STATED GOAL: In the Venice vandalism article below, turn the paragraph beginning "On the night of May 15-16" into a short bulleted list that keeps its main facts.

SELECTED PASSAGE:
+++
Julia Buckley, CNN
Summer in the northern hemisphere is hotting up, travel chaos reigns, and tourists are intent on having some “revenge travel.”
And in Venice, that makes for a perfect storm of visitors behaving badly.
The past couple of weeks have seen a slew of tourist transgressions in the city, from skinny dipping in the UNESCO-preserved canals to vandalizing one of the city’s iconic churches.
On the night of May 15-16, the façade of the Redentore church — designed by Renaissance “starchitect” Andrea Palladio, and the site of perhaps the city’s most famous festival — was vandalized.
A portion of the façade — built in white Istrian stone, from what was part of the Venetian empire when the church was constructed — was daubed in pink, with what looked like an equation scrawled on top of it.
The three-square-meter area sits beneath the statue of St. Francis of Assisi, just to the right of the entrance as you ascend its famous white-stone staircase.
A local who attempted to clean it off is then said to have caused further damage by using water, which helped the color permeate deeper into the porous stone. It is now being tackled at by government-employed art restorers.
It follows the vandalism of another Venice church, Sant’Antonin, which was daubed with graffiti a few days earlier, according to local paper La Nuova.
Meanwhile, another self-styled artist poured bright blue paint over a bridge on Fondamenta dei Garzotti, one of the the main streets into the city from the train station. It appeared to spell out the word “freedom.”
+++
DATA LISTING:
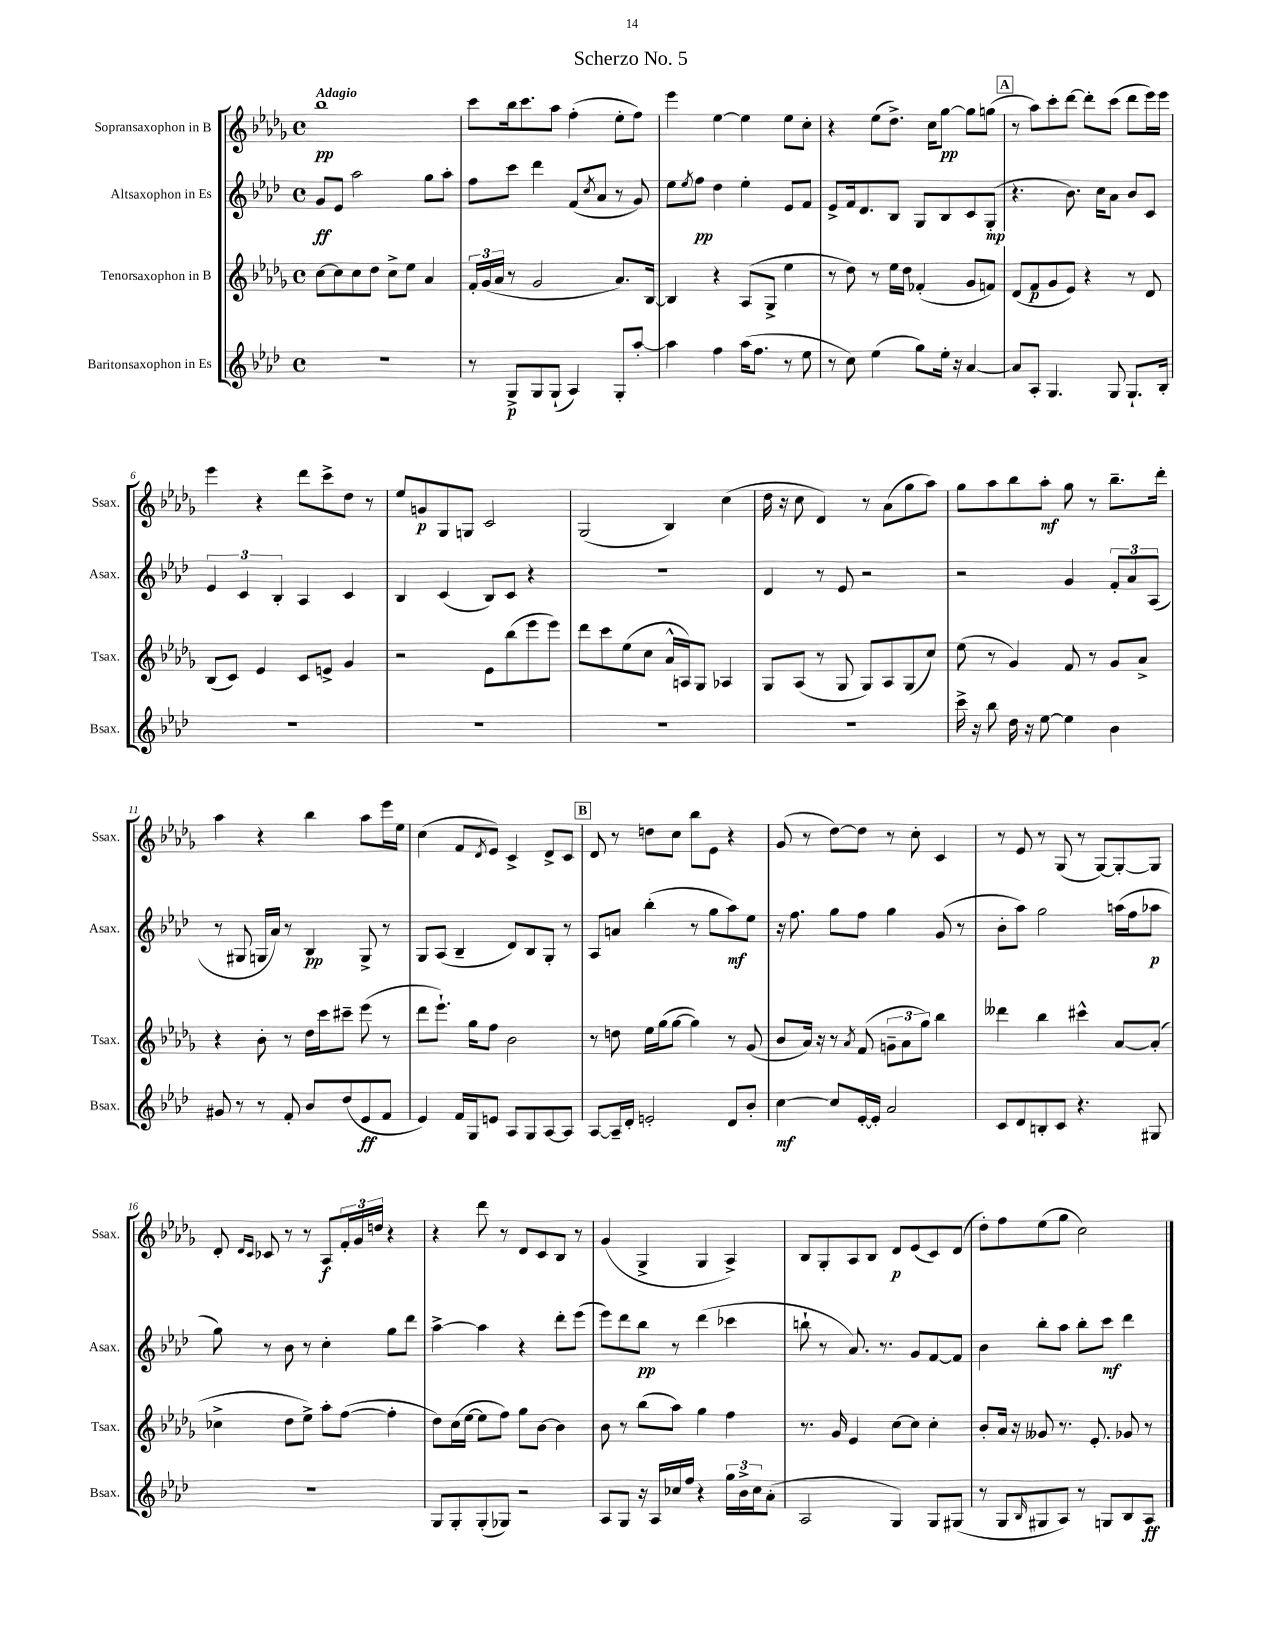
\header { title = "Scherzo No. 5" }
<<
\new StaffGroup <<
\new Staff = "s0" \with { instrumentName = "Sopransaxophon in B" shortInstrumentName = "Ssax." } {
    \clef treble \key des \major \defaultTimeSignature \time 4/4 \tempo "Adagio"
    bes''1\pp |
    c'''8 bes''16 c'''8. aes''8 f''4-.( ees''8-. f''8) |
    ees'''4 ees''4~ ees''4 ees''8 c''8-. |
    r4 ees''8( des''8.->) c''16 ges''8~\pp ges''8 g''8( |
    \mark \markup { \box "A" } r8 aes''8) c'''8-. des'''8~ des'''8-. c'''8( des'''8 ees'''16) ees'''16 |
    ees'''4 r4 des'''8 c'''8-> des''8 r8 |
    ees''8 g'8\p ges8 g8 c'2 |
    ges2( bes4) c''4( |
    des''16 r16 c''8 des'4) r8 aes'8( ges''8 aes''8) |
    ges''8 aes''8 bes''8 aes''8-.\mf ges''8 r8 bes''8.-- des'''16-. |
    aes''4 r4 bes''4 aes''8 ees'''16 ees''16 |
    c''4( f'8 \acciaccatura { des'8 } ees'8) c'4-> des'8-> c'8 |
    \mark \markup { \box "B" } des'8 r8 d''8 c''8 bes''8 ees'8 r4 |
    ges'8( r8 des''8~) des''8 r8 c''8-. c'4 |
    r8 ees'8 r8 ges8( r8 ges8~) ges8~-. ges8 |
    des'8-. \grace { des'16 c'16 } ces'8 r8 r8 aes8\f \tuplet 3/2 { f'16-. ges'16 d''16 } r4 |
    r4 des'''8 r8 des'8 c'8 bes8 r8 |
    ges'4( ges4-> ges4 aes4->) |
    bes8 ges8-. aes8 bes8 des'8\p ees'8( c'8) des'8( |
    des''8-.) f''8 ees''8( ges''8 c''2) \bar "|." |
}
\new Staff = "s1" \with { instrumentName = "Altsaxophon in Es" shortInstrumentName = "Asax." } {
    \clef treble \key aes \major \defaultTimeSignature \time 4/4
    g'8\ff ees'8 aes''2 g''8 aes''8-. |
    f''8 c'''8 des'''4 f'8( \acciaccatura { c''8 } aes'8 r8 g'8) |
    ees''8 \acciaccatura { ees''8 } f''8\pp des''4 ees''4-. ees'8 f'8 |
    ees'8-> f'16 des'8. bes8 g8 bes8 c'8 g8-.\mp( |
    \mark \markup { \box "A" } r4. bes'8.) c''16 aes'8 bes'8 c'8 |
    \tuplet 3/2 { ees'4 c'4 bes4-. } aes4 c'4 |
    bes4 c'4( bes8) c'8 r4 |
    R1 |
    des'4 r8 ees'8 r2 |
    r2 g'4 \tuplet 3/2 { f'8-. aes'8 aes8( } |
    r8 gis8 g16 aes'16) r8 bes4\pp g8-> r8 |
    g8 aes8( bes4-- des'8) bes8 g8-. r8 |
    \mark \markup { \box "B" } aes8 a'8 bes''4-.( r8 g''8 aes''8\mf) ees''8 |
    r16 f''8. g''8 f''8 g''4 g'8( r8 |
    bes'8-. aes''8) g''2 a''16( f''16 aes''8\p |
    g''8) r8 bes'8 r8 c''4-. g''8 des'''8 |
    aes''4~-> aes''4 r4 des'''8-. ees'''8( |
    ees'''8) des'''8 bes''8\pp r8 des'''4( ces'''4 |
    b''8-! r8 aes'8.) r8. g'8 f'8~ f'8 |
    bes'4 bes''8-. aes''8 bes''8-. c'''8\mf des'''4 \bar "|." |
}
\new Staff = "s2" \with { instrumentName = "Tenorsaxophon in B" shortInstrumentName = "Tsax." } {
    \clef treble \key des \major \defaultTimeSignature \time 4/4
    c''8~ c''8 c''8 des''8 c''8-> ees''8 aes'4 |
    \tuplet 3/2 { f'16-. ges'16( aes'16 } r8 ges'2 aes'8.) bes16~ |
    bes4 r4 aes8( ges8-> ees''4 |
    r8 des''8) r8 ees''16 des''16 fes'4-.( ges'8 f'8) |
    \mark \markup { \box "A" } des'8( f'8\p ges'8 ees'8) r4 r8 des'8 |
    bes8( c'8) ees'4 c'8 e'8-> ges'4 |
    r2 ees'8 bes''8( ees'''8 ees'''8) |
    des'''8 c'''8 ees''8( c''8 aes'16-^ a16) ges8 aes4 |
    ges8 aes8( r8 ges8 ges8) aes8 ges8( c''8) |
    ees''8( r8 ges'4) f'8 r8 ges'8 aes'8-> |
    r4 bes'8-. r8 des''16 c'''16 cis'''8-- ees'''8( r8 |
    des'''8 ees'''8.-!) ges''16 f''8 bes'2 |
    \mark \markup { \box "B" } r8 d''8 ees''16 ges''16( ges''8~ ges''4) r8 ges'8( |
    bes'8 aes'16) r16 r8 \acciaccatura { aes'8 } f'8( \tuplet 3/2 { g'8-- aes'8 ges''8) } bes''4 |
    deses'''4 bes''4 cis'''4-^ aes'8~ aes'8-.( |
    ces''4-> des''8 ees''8->) aes''8-. f''8~( f''4-. |
    des''8) c''16( ees''16~ ees''8 f''8) ges''8 bes'8~ bes'4 |
    bes'8 r8 bes''8( aes''8) ges''4 f''4 |
    r8. ges'16 ees'4 c''8~ c''8 c''4-. |
    bes'8-. aes'16 r16 geses'8 r8. ees'8.-. ges'8 r8 \bar "|." |
}
\new Staff = "s3" \with { instrumentName = "Baritonsaxophon in Es" shortInstrumentName = "Bsax." } {
    \clef treble \key aes \major \defaultTimeSignature \time 4/4
    R1 |
    r8 g8->\p g8 g8-!( aes4) g8-. aes''8~-. |
    aes''4 f''4 aes''16( f''8. r8 ees''8 |
    r8 c''8) ees''4( g''8) ees''16-. r16 aes'4~ |
    \mark \markup { \box "A" } aes'8 aes8-. g4. g8 g8.-! bes16-. |
    R1 |
    R1 |
    R1 |
    R1 |
    c'''16-> r16 bes''8 des''16 r16 ees''8~ ees''4 bes'4 |
    gis'8 r8 r8 f'8-. bes'8 des''8( ees'8\ff f'8 |
    ees'4) f'16 g16 e'8 aes8 g8 aes8~ aes8 |
    \mark \markup { \box "B" } aes8~ aes16-- des'16-. e'2-. des'8 bes'8-. |
    c''4~\mf c''8 ees'16~-. ees'16-. aes'2 |
    c'8 des'8 b8-. c'8 r4. gis8 |
    r1 |
    g8 g8-. g8-.( ges8) r2 |
    aes8 g8 r16 aes16 ces''16 f''16 r4 \tuplet 3/2 { g''16 bes'16-> ces''16 } aes'8-.( |
    aes2 g4) g8 gis8( |
    r8 g8 \grace { bes16 } gis8 aes8) r8 g8 bes8 aes8\ff \bar "|." |
}
>>
>>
+++
ANSWER TO THE TASK:
- When: the night of May 15-16
- What happened: the façade of the Redentore church was vandalized
- Designer: Renaissance "starchitect" Andrea Palladio
- Significance: the church is the site of perhaps the city's most famous festival